Plus, it’s not actually true that Europeans are so much thinner than Americans
http://www.euro.who.int/en/health-topics/noncommunicable-diseases/obesity/data-and-statistics
Americans are heavier than Europeans, but not by as much as the fat shamer set would have us believe.
@Crys T
I don’t think they are inconvenient. I am aware of the statistic, I am also aware of where it came from. It is talking about people who lost quite a significant amount of weight over a relatively short period of time using some combination of diet and exercise.
I have never tried to contradict it. I am talking about something modest, like maybe 10-15 lbs loss over the course of say a year. That is possible and sustainable for an average person.

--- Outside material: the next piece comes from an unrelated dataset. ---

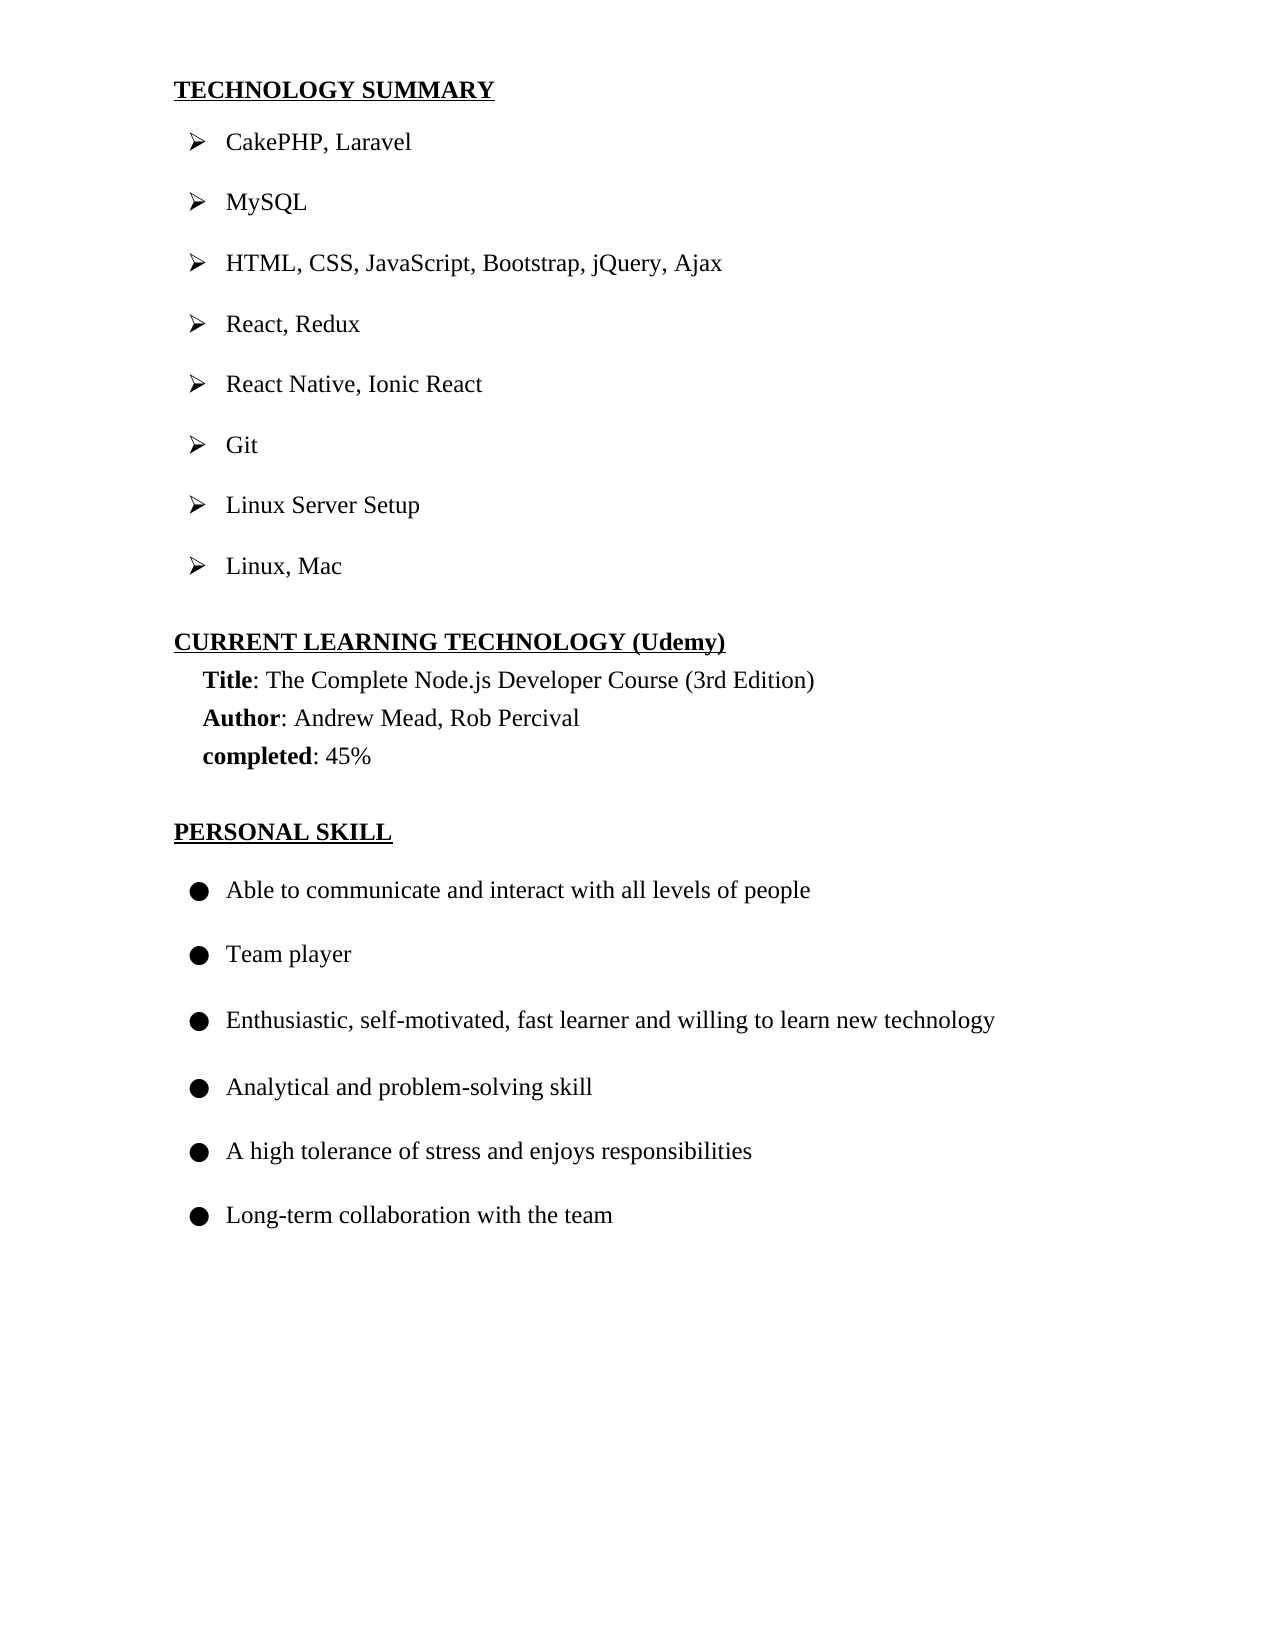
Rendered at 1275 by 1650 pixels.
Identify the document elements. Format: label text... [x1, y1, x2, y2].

Not every single person on the planet, but a lot of them, sure.
Also, I am not saying everyone who thinks that they’re overweight should be out there losing weight, and especially not because some persons on the internet said so. In fact, I live with a person who was used to being a thin person and has steadily gained weight due to aging and work stress and they are practically fat-shaming themselves right now, and it’s all I can do to try to talk them off the ledge by saying that this is actually their perfectly normal weight for their age bracket and situation, and if they are so hell bent on trying to lose weight, then dieting and running themselves ragged is NOT the way at all as it is only going to make them hungry and miserable and more stressed and unhappy, and it is MORE important to be happy and healthy than feeling thin.
Which, by the way, kupo’s last rant at C4t has a lot of truth to it. It IS very frustrating when the same people who say “oh you’re so thin” turn right around to say “oh did you gain a bit too much over holidays.”
@dashapants No, you’re wrong: it’s about combining the data from many, many studies done over decades that looked at many different weight-loss methods. And none of them – not one – has ever resulted in more than a small minority of people (usually those who had the least amount to lose) ever keeping weight off long-term.
Pushing people to lose weight makes their lives miserable, and for all but a handful results in failure.
Your choice now is to continue to push your incorrect line, thereby contributing to the narrative that results in damaging people’s lives, or you can stop pushing it, and let us get on with living.
So, not going to add too much to this conversation. But, I do like data driven stuff and this might be interesting for some of you.
One of the things we hear a LOT (and came up a little above) is the whole notion that “the reason folks are so fat today is because we evolved as hunter gatherers and we burned so many more calories back then and we’re too sedentary now!”
…which isn’t actually the case. An interesting paper showed up in PLoS way back in 2012 which looked at the metabolic rates for a current group of hunter-gatherers and compared it to western folks. While they were more active, their actual metabolic rates (i.e. calories burned per day) really weren’t all that different from westerners when you correct for body size.
So, while exercising can be great for you and some activities can be a lot of fun, it is okay to be mildly skeptical of the idea that being super active will automatically help everyone, because our bodies are super cool and complex and your metabolism might be doing sneaky-sneaky things.
That said, the paper didn’t actually impose any food/exercise regimens on anyone, so maybe bumping up activity levels might help.
Paper can be found at this nifty link!
Have an abstract:
…. comments are being super weird. Sorry if that all double posted or disappeared, or shows up way out of order.
I’m going to cross my fingers that everything will work out for the best, and take my leave for now!